The College of Letters & Science at UW-Madison is poised to launch a new undergraduate humanities initiative that draws upon the University of Wisconsin-Madison's long history of experimental education and aims to build a scalable program that will serve as a model for public universities nationally.
The Undergraduate Humanities Initiative responds to recent analyses arguing that studying the humanities has economic, social, and personal value. This new program will make it easier for undergraduate students across UW-Madison to find connections to the humanities and integrate the humanities into their study of fields as diverse as nursing, engineering, law, and global health.
As Chancellor Rebecca Blank affirms, "When I consider my own education — both inside and outside the classroom — some of the most valuable knowledge that I acquired came from my engagement with the humanities. The study of the humanities not only enriches scholarship and research, it yields life-long benefits. The humanities give us a lens for understanding the world, and a blueprint for building a satisfying, fulfilling life."

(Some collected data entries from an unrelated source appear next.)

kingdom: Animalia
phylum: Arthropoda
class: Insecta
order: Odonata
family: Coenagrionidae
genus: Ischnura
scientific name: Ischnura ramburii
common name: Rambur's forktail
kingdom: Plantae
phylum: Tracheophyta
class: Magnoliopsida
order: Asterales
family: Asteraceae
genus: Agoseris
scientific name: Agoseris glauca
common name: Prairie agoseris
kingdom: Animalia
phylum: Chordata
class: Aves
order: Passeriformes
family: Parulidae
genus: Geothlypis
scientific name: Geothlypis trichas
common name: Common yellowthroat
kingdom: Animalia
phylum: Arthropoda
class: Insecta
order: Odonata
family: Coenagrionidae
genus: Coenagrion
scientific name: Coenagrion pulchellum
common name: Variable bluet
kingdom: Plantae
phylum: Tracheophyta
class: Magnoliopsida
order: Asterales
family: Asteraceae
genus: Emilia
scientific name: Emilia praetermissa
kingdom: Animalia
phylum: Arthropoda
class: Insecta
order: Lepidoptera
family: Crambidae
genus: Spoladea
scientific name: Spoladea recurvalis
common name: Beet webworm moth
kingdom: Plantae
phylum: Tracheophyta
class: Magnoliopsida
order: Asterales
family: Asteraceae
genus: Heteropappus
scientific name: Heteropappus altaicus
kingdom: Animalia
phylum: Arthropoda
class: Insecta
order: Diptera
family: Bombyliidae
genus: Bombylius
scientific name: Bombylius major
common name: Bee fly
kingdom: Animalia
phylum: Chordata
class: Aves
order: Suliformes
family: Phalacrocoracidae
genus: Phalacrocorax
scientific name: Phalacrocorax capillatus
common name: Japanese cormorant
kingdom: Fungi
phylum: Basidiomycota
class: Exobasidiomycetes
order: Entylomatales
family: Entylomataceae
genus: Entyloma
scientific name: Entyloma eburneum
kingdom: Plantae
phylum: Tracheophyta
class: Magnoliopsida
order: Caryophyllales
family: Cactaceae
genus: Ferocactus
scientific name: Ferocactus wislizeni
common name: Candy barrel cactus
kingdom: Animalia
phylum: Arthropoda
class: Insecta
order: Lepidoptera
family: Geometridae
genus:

At the core of the initiative is the endowment of four rotating professorships developed in partnership with donors John (BBA'55) and Tashia Morgridge (BSE'55), who matched $2 million of the Mellon award.
—Chancellor Rebecca Blank
These new professorships will be connected with course constellations, inspired by the extremely successful First-Year Interest Groups (FIGs) program where students explore topics in a seminar setting and engage in project-based learning, out-of-classroom experiences, and research training. While the focus of the initiative is on undergraduate students, graduate students also will play a key role by supporting faculty in the development of robust, cross-departmental partnerships. Additionally, graduate students will gain skills in new fields and pedagogies, including digital media and public humanities, crucial to today's academic marketplace.
While interdisciplinarity and even transdisciplinarity have been key buzzwords in education over the past decades, this initiative issues from the innovative proposition that undergraduate learners are less interested in disciplines than in problems and questions. Those problems and questions — which are foundational and pre-disciplinary— set the stage for a new approach to learning. Whether conceived as grand challenges — like global poverty, the future of cities, and climate change — or deep puzzles — like what constitutes a meaningful or productive life — these are the drivers of knowledge in the 21st century. The initiative is designed to support students who are eager to graduate from college with a sense of their future and their place in the world.
In addition to endowing four rotating professorships, the Mellon award also will allow the Center for the Humanities to create a new HEX Project Lab for Undergraduates. The lab will house a new undergraduate program that builds upon the Center for the Humanities' acclaimed Public Humanities Exchange (HEX), a program that supports graduate students in the humanities who wish to draw upon their research to design community-based projects in partnership with local nonprofits. U-HEX, as the new program will be called, will focus on undergraduates, allowing them to gain experience in the nonprofit sector and undertake research-based projects in public service.
College of Letters & Science Dean John Karl Scholz who with Sara Guyer, director of the Center for the Humanities, is co-PI on the Mellon Foundation grant, sees this initiative as "a model for other large public universities that, like us, are committed to the humanities in and for the 21st century."
Over the coming months, a steering committee will work closely with Dean Scholz to advise on the initiative with a proposed announcement of the initial cohort of Mellon-Morgridge professors by late spring and a program launch in fall 2016.